Does charge get distributed according to ratio of capacitance in a parallel system?

Question

I was doing a question in which I was able to find the charges on each capacitor in parallel by assuming that the total charge would get distributed amongst each capacitor according to their capacitance. I want to know if this assumption is true, or if I just happened to get the right answer using the wrong method. The 'wrong method' that I am referring to is as follows:

The total charge in the system would be Q t= C equivalent x Voltage of battery.

Charge on the first capacitor in parallel would be Q1= Q t x C1/(C1+C2)

Similarly for capacitor 2, charge would be = Qt x C2/(C1+C2)

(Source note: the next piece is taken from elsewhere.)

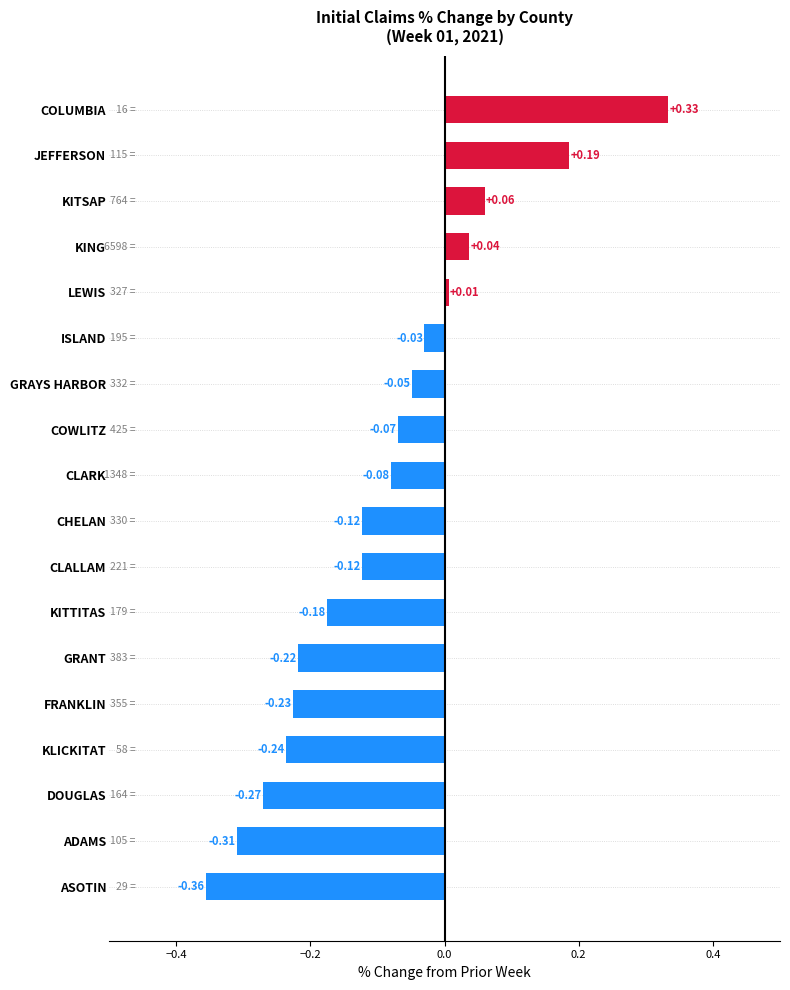

What is the sum of all values?

-1.6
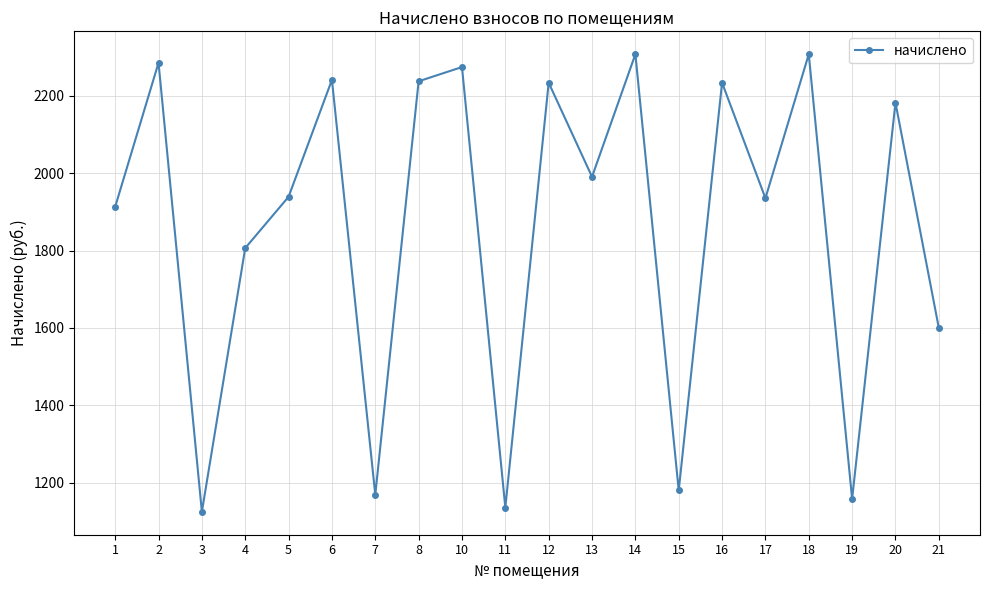

How many points are lower than both their immediate neighbors (excluding endpoints)?

7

In this way the total charge Q1 +Q2 = Qt but I'm not sure if this logic is applicable to capacitor systems.

Answer 1

You happened to get the correct answer because that is what the definition of equivalent capacitance happens to be. Your thought process would be useless in the face of more complicated scenarios. It is easier to just learn it properly.

For the case of capacitors in parallel, each capacitor have one side connected together, and the other side also connected together, just different from the first junction. This way, it is necessary, for the uniqueness of voltages, to get the same voltage difference. Since each capacitor gets the same voltage, then you can find the individual charges by $Q_i=C_i V$, sum the charges, and thus derive what is the equivalent capacitance is.

If the capacitors are connected in series, then shifting any charge off one capacitor, will be forced onto the next capacitor. Then it is $Q = C_i V_i$, and then you can figure out that total voltage difference. That way, you can figure out the equivalent capacitance.

Here, you guessed the correct physical result (same voltage difference) and also guessed to use the correct equivalent capacitance, and that necessarily gives the correct result, even if just for the wrong reasoning.